The Death of Delhi's Water Bodies

Multiplicity of authorities is one of the main reasons that killed Delhi’s water bodies.

Published: 10th April 2016 08:05 AM  |   Last Updated: 10th April 2016 08:05 AM   |  A+A-

Multiplicity of authorities is one of the main reasons that killed Delhi’s water bodies. There are 10 different authorities in Delhi ranging from DDA to BDO to MCD and forest department, looking after these water bodies. There are 1,012 water bodies in Delhi but, only 905 could be traced. Of the total water bodies traced, 338 are dry, 168 encroached and 107 non-traceable. According to Delhi Parks & Gardens Society under the state government, preservation of water bodies is not the mandate of a single agency. “The water bodies come under jurisdiction of different agencies which are not charged with their preservation or maintenance. Thus, institutional arrangements in this regard are very weak,” said a DJB official.

The largest number of 629 water bodies are under the control of BDO followed by 315 under DDA and 25 under MCD. Other departments like Forest and Archeological Survey of India (ASI) look after 18 and 15 water bodies respectively. DJB has four water bodies in its control, while two each are handled by DMRC and PWD, and one each by Wakf Board and DUSIB. Handled by various agencies, none can be solely held accountable for the vanishing water bodies. The worst part is that there is no concrete plan by the government to revive these water bodies. S D Singh, Nodal Officer (Water Bodies), said some agencies have started small programmes like planting trees around water bodies and constructing boundary walls but, everything is  very small scale and done at a slow pace.

with Siddhanta Mishra

WATER MAFIA RULES the national capital

Despite AAP government’s claim that water mafia has been eliminated, the well-oiled network continue to operate in connivance with corrupt DJB officials. A source said 264 unauthorised colonies and slum clusters in the city do not have access to piped water supply and they are totally dependent on tanker mafias or illegal tube wells. The source added that water mafias are active in South, South-West and South-East parts of Delhi and their business is pegged at Rs 400 crore annually. People in these localities pay anywhere between Rs 800 and Rs 1,500 for 1,000 litres of water during summers. During winters, they pay somewhere between Rs 400 to Rs 800. For a 5,000-litre tanker, they shell out around Rs 3,000 and for a 12,000-litre tanker, between Rs 5,000 and Rs 7,000.

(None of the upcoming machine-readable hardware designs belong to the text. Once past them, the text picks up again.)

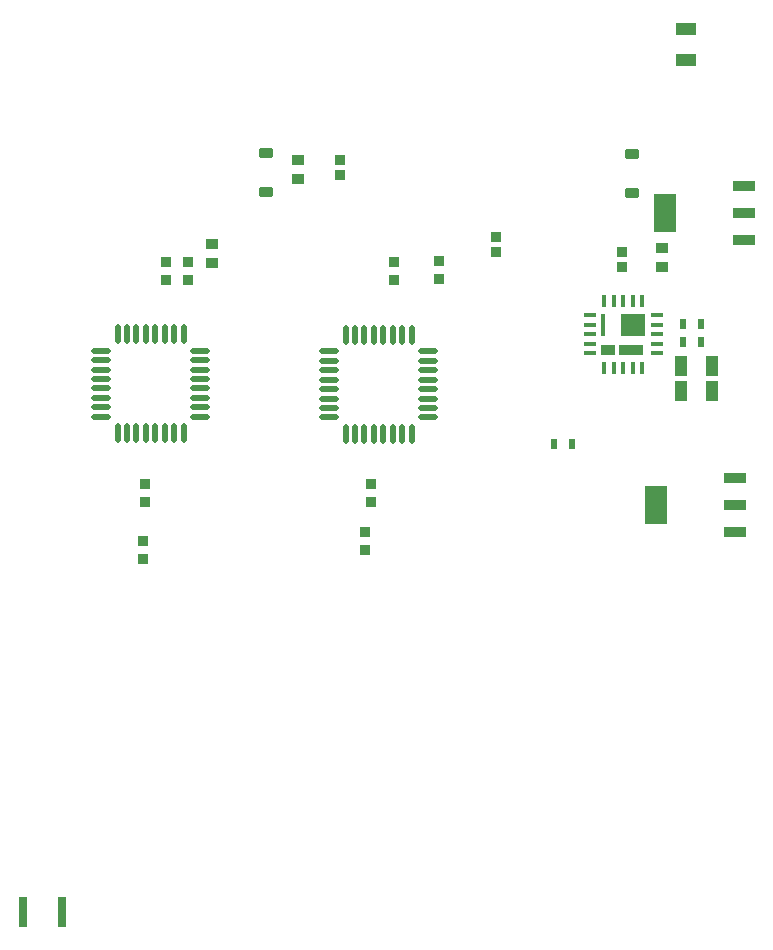
<source format=gbp>
G04 Layer_Color=16770453*
%FSLAX24Y24*%
%MOIN*%
G70*
G01*
G75*
%ADD10R,0.0236X0.0354*%
%ADD11R,0.0354X0.0335*%
%ADD12R,0.0394X0.0354*%
%ADD16R,0.0433X0.0669*%
%ADD40R,0.0512X0.0354*%
%ADD41R,0.0827X0.0354*%
%ADD42R,0.0827X0.0740*%
%ADD43R,0.0142X0.0740*%
%ADD44O,0.0157X0.0413*%
%ADD45O,0.0413X0.0157*%
%ADD46R,0.0354X0.0354*%
%ADD47R,0.0669X0.0433*%
%ADD48R,0.0320X0.0350*%
%ADD49O,0.0650X0.0197*%
%ADD50O,0.0197X0.0650*%
G04:AMPARAMS|DCode=51|XSize=35.8mil|YSize=48mil|CornerRadius=9mil|HoleSize=0mil|Usage=FLASHONLY|Rotation=270.000|XOffset=0mil|YOffset=0mil|HoleType=Round|Shape=RoundedRectangle|*
%AMROUNDEDRECTD51*
21,1,0.0358,0.0301,0,0,270.0*
21,1,0.0179,0.0480,0,0,270.0*
1,1,0.0179,-0.0151,-0.0090*
1,1,0.0179,-0.0151,0.0090*
1,1,0.0179,0.0151,0.0090*
1,1,0.0179,0.0151,-0.0090*
%
%ADD51ROUNDEDRECTD51*%
%ADD52R,0.0748X0.0354*%
%ADD53R,0.0748X0.1260*%
%ADD54R,0.0315X0.1043*%
D10*
X29045Y31550D02*
D03*
X28455D02*
D03*
X24745Y27550D02*
D03*
X24155D02*
D03*
X29045Y30950D02*
D03*
X28455D02*
D03*
D11*
X22200Y34456D02*
D03*
Y33944D02*
D03*
X26400Y33956D02*
D03*
Y33444D02*
D03*
X17000Y37006D02*
D03*
Y36494D02*
D03*
D12*
X15600Y36385D02*
D03*
Y37015D02*
D03*
X27750Y33435D02*
D03*
Y34065D02*
D03*
X12750Y33585D02*
D03*
Y34215D02*
D03*
D16*
X29422Y29300D02*
D03*
X28378D02*
D03*
X29422Y30150D02*
D03*
X28378D02*
D03*
D40*
X25938Y30688D02*
D03*
D41*
X26726D02*
D03*
D42*
X26765Y31515D02*
D03*
D43*
X25781D02*
D03*
D44*
X27080Y32312D02*
D03*
X26765D02*
D03*
X26450D02*
D03*
X26135D02*
D03*
X25820D02*
D03*
Y30088D02*
D03*
X26135D02*
D03*
X26450D02*
D03*
X26765D02*
D03*
X27080D02*
D03*
D45*
X25338Y31830D02*
D03*
Y31515D02*
D03*
Y31200D02*
D03*
Y30885D02*
D03*
Y30570D02*
D03*
X27562D02*
D03*
Y30885D02*
D03*
Y31200D02*
D03*
Y31515D02*
D03*
Y31830D02*
D03*
D46*
X11950Y33595D02*
D03*
Y33005D02*
D03*
X11200Y33595D02*
D03*
Y33005D02*
D03*
X20300Y33645D02*
D03*
Y33055D02*
D03*
X18800Y33595D02*
D03*
Y33005D02*
D03*
D47*
X28550Y40328D02*
D03*
Y41372D02*
D03*
D48*
X10500Y25600D02*
D03*
Y26200D02*
D03*
X10450Y24300D02*
D03*
Y23700D02*
D03*
X18050Y25600D02*
D03*
Y26200D02*
D03*
X17850Y24600D02*
D03*
Y24000D02*
D03*
D49*
X19954Y30630D02*
D03*
Y30315D02*
D03*
Y30000D02*
D03*
Y29685D02*
D03*
Y29370D02*
D03*
Y29055D02*
D03*
Y28740D02*
D03*
Y28425D02*
D03*
X16646D02*
D03*
Y28740D02*
D03*
Y29055D02*
D03*
Y29370D02*
D03*
Y29685D02*
D03*
Y30000D02*
D03*
Y30315D02*
D03*
Y30630D02*
D03*
X12354Y30652D02*
D03*
Y30337D02*
D03*
Y30022D02*
D03*
Y29707D02*
D03*
Y29393D02*
D03*
Y29078D02*
D03*
Y28763D02*
D03*
Y28448D02*
D03*
X9046D02*
D03*
Y28763D02*
D03*
Y29078D02*
D03*
Y29393D02*
D03*
Y29707D02*
D03*
Y30022D02*
D03*
Y30337D02*
D03*
Y30652D02*
D03*
D50*
X19402Y27874D02*
D03*
X19087D02*
D03*
X18772D02*
D03*
X18457D02*
D03*
X18143D02*
D03*
X17828D02*
D03*
X17513D02*
D03*
X17198D02*
D03*
Y31181D02*
D03*
X17513D02*
D03*
X17828D02*
D03*
X18143D02*
D03*
X18457D02*
D03*
X18772D02*
D03*
X19087D02*
D03*
X19402D02*
D03*
X11802Y27896D02*
D03*
X11487D02*
D03*
X11172D02*
D03*
X10857D02*
D03*
X10543D02*
D03*
X10228D02*
D03*
X9913D02*
D03*
X9598D02*
D03*
Y31204D02*
D03*
X9913D02*
D03*
X10228D02*
D03*
X10543D02*
D03*
X10857D02*
D03*
X11172D02*
D03*
X11487D02*
D03*
X11802D02*
D03*
D51*
X26750Y37196D02*
D03*
Y35904D02*
D03*
X14550Y35954D02*
D03*
Y37246D02*
D03*
D52*
X30469Y36156D02*
D03*
Y35250D02*
D03*
Y34344D02*
D03*
X30169Y26406D02*
D03*
Y25500D02*
D03*
Y24594D02*
D03*
D53*
X27831Y35250D02*
D03*
X27531Y25500D02*
D03*
D54*
X6450Y11950D02*
D03*
X7750D02*
D03*
M02*

</source>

The chaotic situation is due to the state government’s blind eye towards mushrooming of unauthorised colonies and slums in the city without even realising whether DJB will be able to cater to their water demands. Currently, DJB runs 757 water tankers with GPS. But Delhi requires more water tankers because of irrational water supply and DJP is unable to meet the demands leading to rise in water mafias. Jal Board CEO admits that in few areas of Delhi they water supply in inadequate and in few surplus.

Lutyens’ Delhi is Drought-proof

NDMC, the civic body which manages the Lutyens zone, home to the countries rich and famous, is ‘drought proof’ to the unprecedented crisis that is gripping large areas of the country.

It spends huge amounts of money to keep the Lutyens grass green even if farmers and cattle go without a drop. Since DJB sells 125 million litre water to the rich NDMC, the cost is also on the higher side. The commercial cost of the water supplied by DJB to NDMC is Rs 12,000 per million litre, the per day cost is Rs 27 lakh and the per annum cost is Rs 98 crores.

While many farmers across the country are committing suicide due to scarcity of water around 38 per cent of the 225 ml water goes to waste, informed a high ranking official. The percentage amounts to 85.5 ml wastage per day, figuring to Rs 10 lakh per day and Rs 37 crores per annum.


Due to the drying up and encroachment of water bodies, the variety and density of flora and fauna in many areas of the capital have been drastically reduced.

According to experts, several water bodies were converted into parks by authorities, thus destroying the natural habitat of birds and other species. Water bodies when converted into parks do not sustain ecosystems and thus kill the flora and the fauna in surrounding areas.